Unfortunately, the ability to use strong encryption without surveillance backdoors has come under threat recently. The Snowden disclosures ignited a back-and-forth about encryption and individuals’ right to shield their private communications from government surveillance. In response to pressure from consumers and advocacy groups, the use of strong encryption in commercial products has accelerated in the past year and a half: in addition to high-profile announcements by Apple and Google, the list of companies adding more encryption to their products and services is growing steadily. But the trend toward greater use of encryption has also prompted law enforcement advocates here in the U.S. to return to past arguments that these technologies will exacerbate the “going dark” problem and frustrate some criminal investigations.
In the end, we think that policymakers should remember the lessons of history, so that we’re not doomed to repeat them. In our filing, we urge the UN Special Rapporteur to reiterate the benefits of encryption and defend its role as in protecting privacy and promoting free speech in the digital age. We point to the established legal and practical norm in the United States premised on the Crypto Wars’ conclusion that encryption is good for security, liberty, and economic growth.

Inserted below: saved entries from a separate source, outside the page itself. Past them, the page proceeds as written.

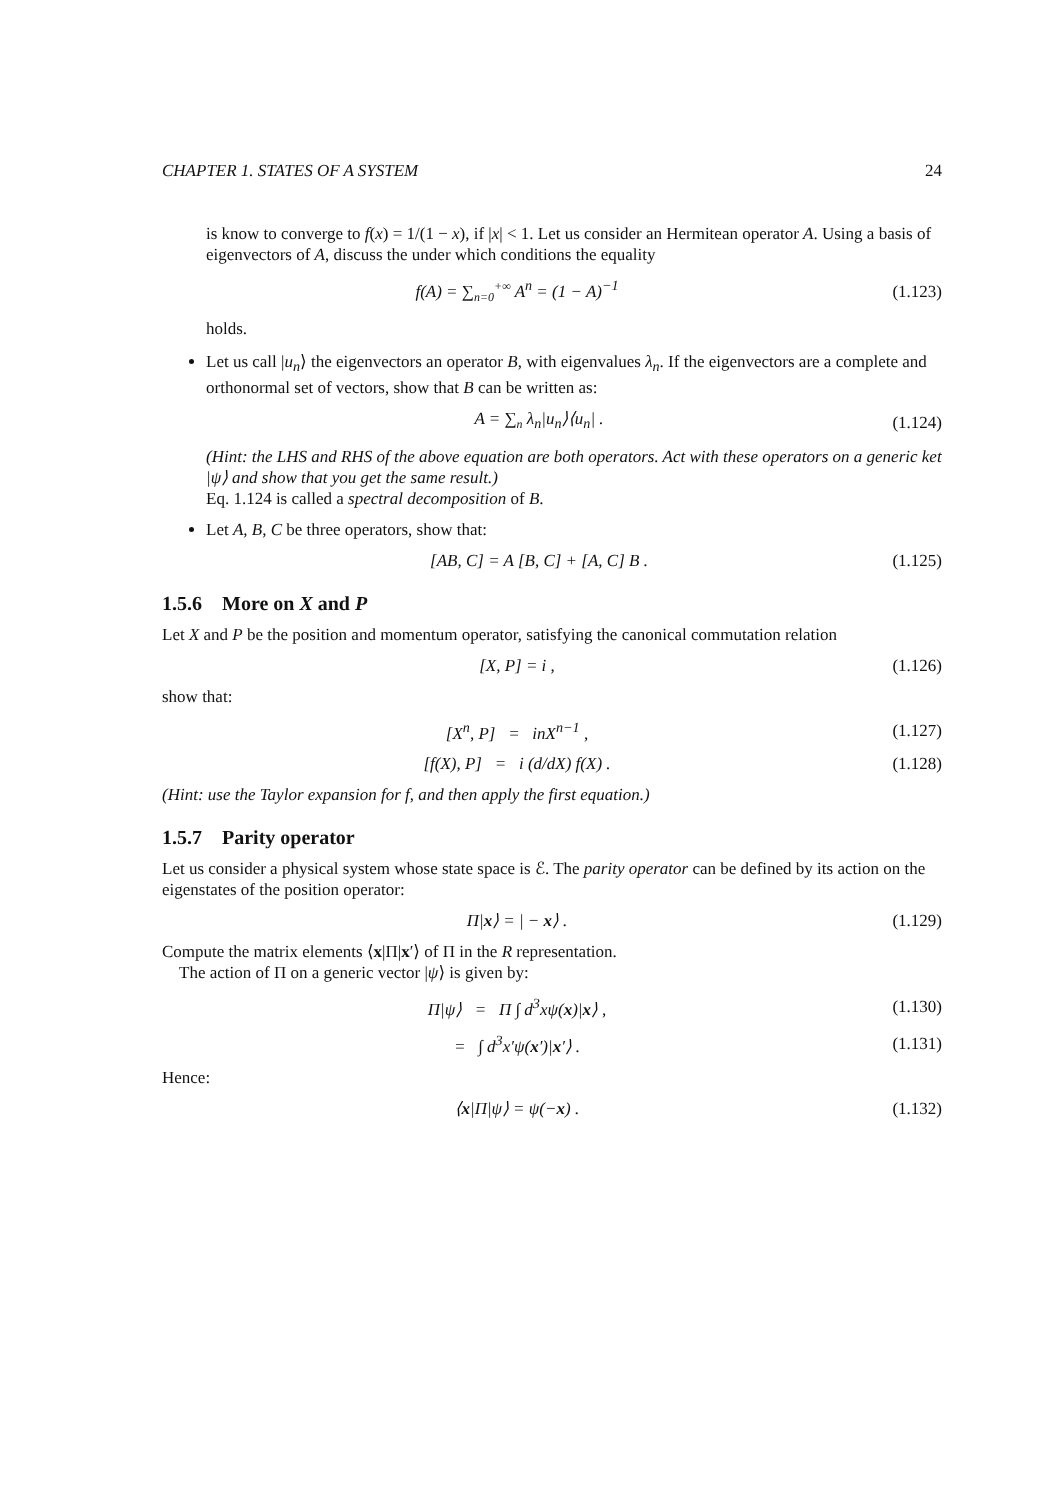CHAPTER 1. STATES OF A SYSTEM 24
is know to converge to f(x) = 1/(1 − x), if |x| < 1. Let us consider an Hermitean operator A. Using a basis of eigenvectors of A, discuss the under which conditions the equality
f(A) = ∑<sub>n=0</sub><sup>+∞</sup> A<sup>n</sup> = (1 − A)<sup>−1</sup> (1.123)
holds.
Let us call |u<sub>n</sub>⟩ the eigenvectors an operator B, with eigenvalues λ<sub>n</sub>. If the eigenvectors are a complete and orthonormal set of vectors, show that B can be written as:
A = ∑<sub>n</sub> λ<sub>n</sub>|u<sub>n</sub>⟩⟨u<sub>n</sub>| . (1.124)
(Hint: the LHS and RHS of the above equation are both operators. Act with these operators on a generic ket |ψ⟩ and show that you get the same result.)
Eq. 1.124 is called a spectral decomposition of B.
Let A, B, C be three operators, show that:
[AB, C] = A [B, C] + [A, C] B . (1.125)
1.5.6 More on X and P
Let X and P be the position and momentum operator, satisfying the canonical commutation relation
[X, P] = i , (1.126)
show that:
[X<sup>n</sup>, P] = inX<sup>n−1</sup> , (1.127)
[f(X), P] = i (d/dX) f(X) . (1.128)
(Hint: use the Taylor expansion for f, and then apply the first equation.)
1.5.7 Parity operator
Let us consider a physical system whose state space is ℰ. The parity operator can be defined by its action on the eigenstates of the position operator:
Π|x⟩ = | − x⟩ . (1.129)
Compute the matrix elements ⟨x|Π|x′⟩ of Π in the R representation.
The action of Π on a generic vector |ψ⟩ is given by:
Π|ψ⟩ = Π ∫ d<sup>3</sup>xψ(x)|x⟩ , (1.130)
= ∫ d<sup>3</sup>x′ψ(x′)|x′⟩ . (1.131)
Hence:
⟨x|Π|ψ⟩ = ψ(−x) . (1.132)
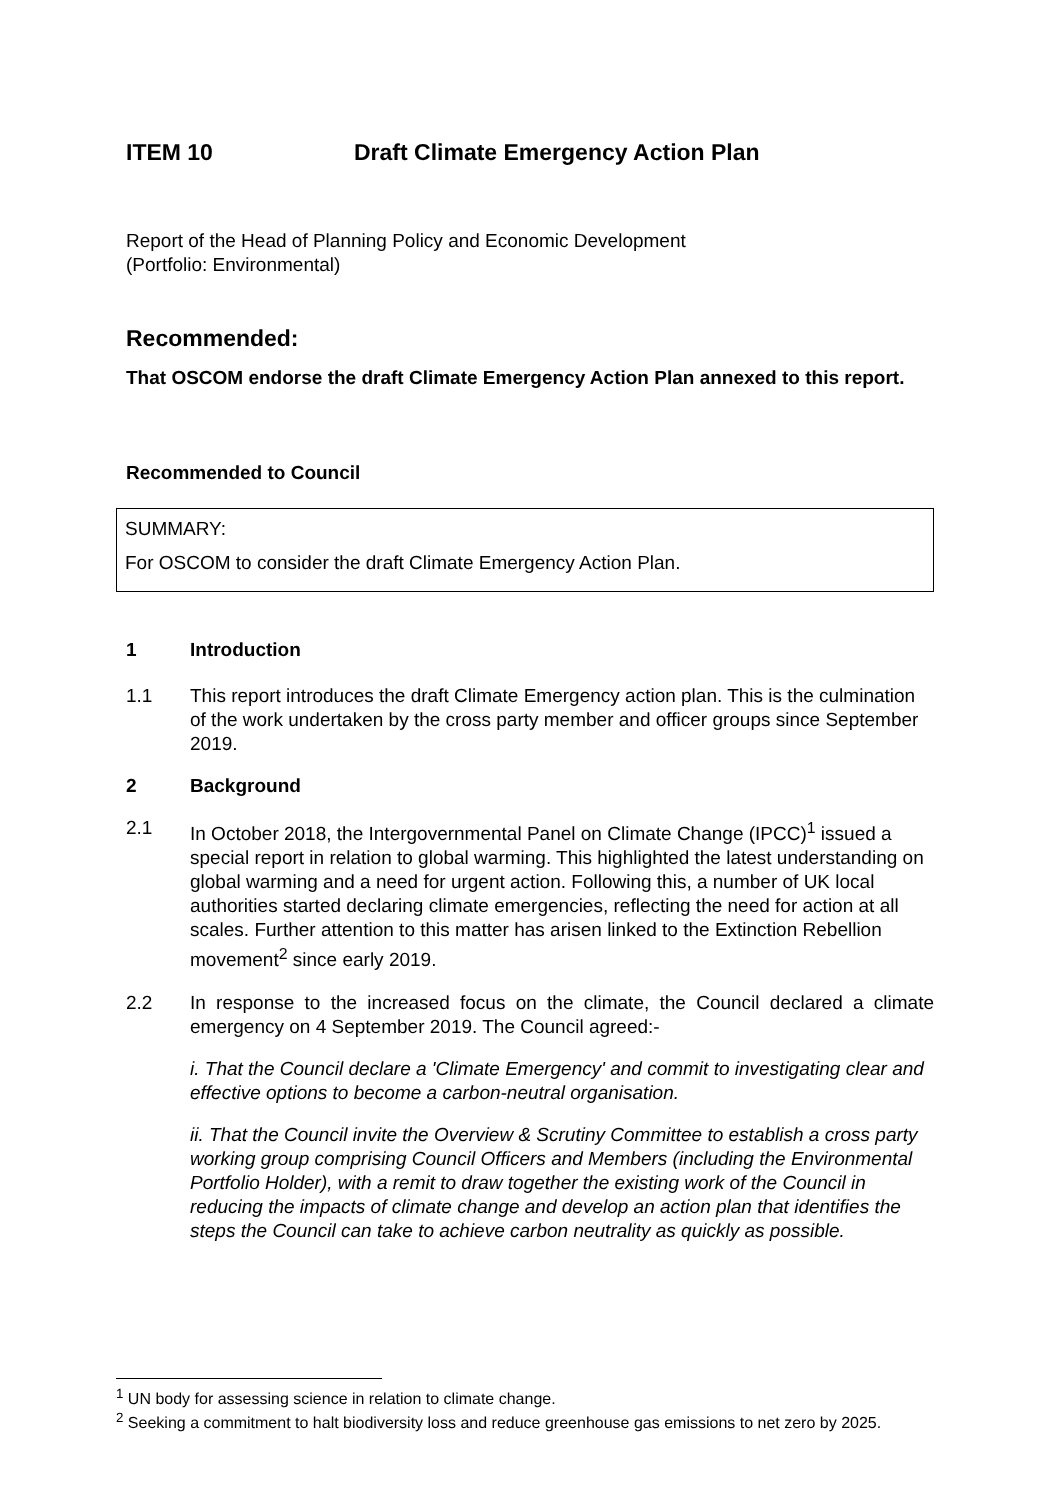ITEM 10 Draft Climate Emergency Action Plan
Report of the Head of Planning Policy and Economic Development
(Portfolio: Environmental)
Recommended:
That OSCOM endorse the draft Climate Emergency Action Plan annexed to this report.
Recommended to Council
SUMMARY:
For OSCOM to consider the draft Climate Emergency Action Plan.
1 Introduction
1.1 This report introduces the draft Climate Emergency action plan. This is the culmination of the work undertaken by the cross party member and officer groups since September 2019.
2 Background
2.1 In October 2018, the Intergovernmental Panel on Climate Change (IPCC)<sup>1</sup> issued a special report in relation to global warming. This highlighted the latest understanding on global warming and a need for urgent action. Following this, a number of UK local authorities started declaring climate emergencies, reflecting the need for action at all scales. Further attention to this matter has arisen linked to the Extinction Rebellion movement<sup>2</sup> since early 2019.
2.2 In response to the increased focus on the climate, the Council declared a climate emergency on 4 September 2019. The Council agreed:-
i. That the Council declare a 'Climate Emergency' and commit to investigating clear and effective options to become a carbon-neutral organisation.
ii. That the Council invite the Overview & Scrutiny Committee to establish a cross party working group comprising Council Officers and Members (including the Environmental Portfolio Holder), with a remit to draw together the existing work of the Council in reducing the impacts of climate change and develop an action plan that identifies the steps the Council can take to achieve carbon neutrality as quickly as possible.
<sup>1</sup> UN body for assessing science in relation to climate change.
<sup>2</sup> Seeking a commitment to halt biodiversity loss and reduce greenhouse gas emissions to net zero by 2025.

The President’s own Review Group on Intelligence and Communications Technologies — a panel of five experts commissioned by the President to make recommendations in the wake of the Snowden leaks — recommended in December 2013 that it should be the official policy of the U.S. government to promote security by “(1) fully supporting and not undermining efforts to create encryption standards; (2) making clear that it will not in any way subvert, undermine, weaken, or make vulnerable generally available commercial encryption; and (3) supporting efforts to encourage the greater use of encryption technology for data in transit, at rest, in the cloud, and in storage.” We encourage the UN Special Rapporteur to make a similar recommendation to all UN Member States in his forthcoming report, emphasizing that governments can play a significant role in increasing the use of encryption, rather than attempting to thwart it.
OTI was not alone in reminding the UN Special Rapporteur about the value of strong encryption. Privacy and human rights advocates including Human Rights Watch, the Electronic Frontier Foundation, the American Civil Liberties Union, and the Center for Democracy & Technology also submitted comments this week.